Even as a fan of the lowly Raptors, I could never fully lend my support to another franchise or latch onto a superstar from another market. But rather than forgo a vested interest in the NBA Playoffs for the majority of my adult life, I have had a back-up team most of these years, a squad I would root for once my Raptors were done with their annual chase for 9th place in the East.
For quite a while, that team for me was the Phoenix Suns, and a lot of it had to do with Steve Nash. Along with inspiring a patriotic streak in all NBA fans north of the border, Nash was the centerpiece for one of the most exciting and aesthetically pleasing brands of basketball in recent memory—characterized by high octane speed, effortless precision passing, and barrage after barrage of 3-point shots. It was basketball heaven (so long as they had the ball in their possession).
Which made it all the more difficult this past summer when Nash spurned my very own Raptors to sign a lucrative deal with the Los Angeles Lakers, my most hated of teams. After all, it seemed like just yesterday that Raja Bell was clotheslining the smugness right out of Kobe Bryant (a top 10 NBA moment of the 2000s from my vantage point). I was torn between wanting Nash to finally win a ring and following my natural inclination to vehemently oppose any and all things Lakers.
Imagine then how difficult it must have been for those for whom the Phoenix Suns are team number one. To see their franchise player put on the purple and gold must have stung, even if there was some resignation in knowing that Nash was unlikely to re-sign with the Suns this past offseason.

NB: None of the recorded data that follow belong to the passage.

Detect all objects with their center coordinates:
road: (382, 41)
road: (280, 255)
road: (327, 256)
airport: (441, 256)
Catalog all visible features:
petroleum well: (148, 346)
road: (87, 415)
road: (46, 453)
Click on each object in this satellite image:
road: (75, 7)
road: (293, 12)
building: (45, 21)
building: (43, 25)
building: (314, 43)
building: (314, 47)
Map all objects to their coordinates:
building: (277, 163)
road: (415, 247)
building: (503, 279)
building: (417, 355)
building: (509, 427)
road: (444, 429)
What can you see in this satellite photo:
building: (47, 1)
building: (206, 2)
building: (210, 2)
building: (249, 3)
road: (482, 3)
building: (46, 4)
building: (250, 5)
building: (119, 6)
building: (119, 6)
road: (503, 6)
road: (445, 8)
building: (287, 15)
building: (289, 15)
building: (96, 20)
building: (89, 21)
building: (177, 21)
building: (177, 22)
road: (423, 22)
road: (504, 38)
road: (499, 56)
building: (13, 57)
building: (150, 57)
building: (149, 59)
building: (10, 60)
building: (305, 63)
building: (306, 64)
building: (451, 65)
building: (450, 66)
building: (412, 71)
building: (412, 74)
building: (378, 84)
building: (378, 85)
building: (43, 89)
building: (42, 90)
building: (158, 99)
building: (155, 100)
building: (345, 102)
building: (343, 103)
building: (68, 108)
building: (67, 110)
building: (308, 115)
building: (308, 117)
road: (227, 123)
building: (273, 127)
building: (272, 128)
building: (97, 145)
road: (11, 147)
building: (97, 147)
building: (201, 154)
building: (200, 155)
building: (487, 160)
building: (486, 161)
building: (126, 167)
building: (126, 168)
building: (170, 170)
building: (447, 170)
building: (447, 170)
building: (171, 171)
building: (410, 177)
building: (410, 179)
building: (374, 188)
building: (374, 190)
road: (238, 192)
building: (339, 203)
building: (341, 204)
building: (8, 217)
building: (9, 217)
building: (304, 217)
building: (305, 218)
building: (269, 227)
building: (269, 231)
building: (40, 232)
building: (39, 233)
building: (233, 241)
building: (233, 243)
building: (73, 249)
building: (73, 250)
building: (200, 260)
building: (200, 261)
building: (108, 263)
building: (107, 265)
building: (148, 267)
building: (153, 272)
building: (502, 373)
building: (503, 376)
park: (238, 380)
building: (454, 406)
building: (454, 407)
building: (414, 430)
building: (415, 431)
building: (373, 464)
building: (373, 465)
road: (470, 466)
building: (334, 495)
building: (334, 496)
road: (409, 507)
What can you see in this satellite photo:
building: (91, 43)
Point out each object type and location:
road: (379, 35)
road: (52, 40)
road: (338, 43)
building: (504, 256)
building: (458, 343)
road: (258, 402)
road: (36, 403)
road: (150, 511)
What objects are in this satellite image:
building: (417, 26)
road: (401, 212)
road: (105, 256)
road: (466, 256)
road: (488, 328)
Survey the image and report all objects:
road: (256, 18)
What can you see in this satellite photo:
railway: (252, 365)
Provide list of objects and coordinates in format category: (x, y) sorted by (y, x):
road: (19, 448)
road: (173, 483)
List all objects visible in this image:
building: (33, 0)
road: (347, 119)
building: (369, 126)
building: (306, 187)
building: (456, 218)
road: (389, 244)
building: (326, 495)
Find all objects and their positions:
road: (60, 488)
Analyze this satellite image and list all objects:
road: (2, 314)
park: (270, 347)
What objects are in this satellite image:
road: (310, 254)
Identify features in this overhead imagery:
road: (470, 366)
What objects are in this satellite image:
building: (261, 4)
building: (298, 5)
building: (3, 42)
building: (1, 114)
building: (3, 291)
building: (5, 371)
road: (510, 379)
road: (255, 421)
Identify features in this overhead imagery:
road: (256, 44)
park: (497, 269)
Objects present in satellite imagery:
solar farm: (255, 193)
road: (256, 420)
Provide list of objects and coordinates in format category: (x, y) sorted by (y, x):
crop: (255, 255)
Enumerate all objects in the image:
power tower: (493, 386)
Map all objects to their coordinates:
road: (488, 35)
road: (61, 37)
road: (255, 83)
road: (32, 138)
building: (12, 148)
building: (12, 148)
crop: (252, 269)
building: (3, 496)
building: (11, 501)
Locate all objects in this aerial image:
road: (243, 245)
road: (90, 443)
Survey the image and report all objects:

All of which should have made Nash’ return to Phoenix last night something of an internal tussle for Suns fans. Except that you couldn’t help but kind of feel sorry for Nash as his Lakers limped into Arizona with a disastrous 20-25 record (somewhat shockingly, the 2011-12 Suns had a better record through 45 games). So it might have been a little easier for fans in Phoenix to show their unbridled appreciation for Nash during a well-deserved first quarter video tribute. And the blow of losing their sure-fire Hall of Famer was probably further lessened a bit when the Suns (rocking their retro jerseys) overcame a double-digit deficit in the fourth quarter to plunge the Lakers deeper into misery.*
Just like in the good old days.
* – Could they be getting desperate enough to where they would take an oft-injured, 7-foot jump shooter off Toronto’s hands?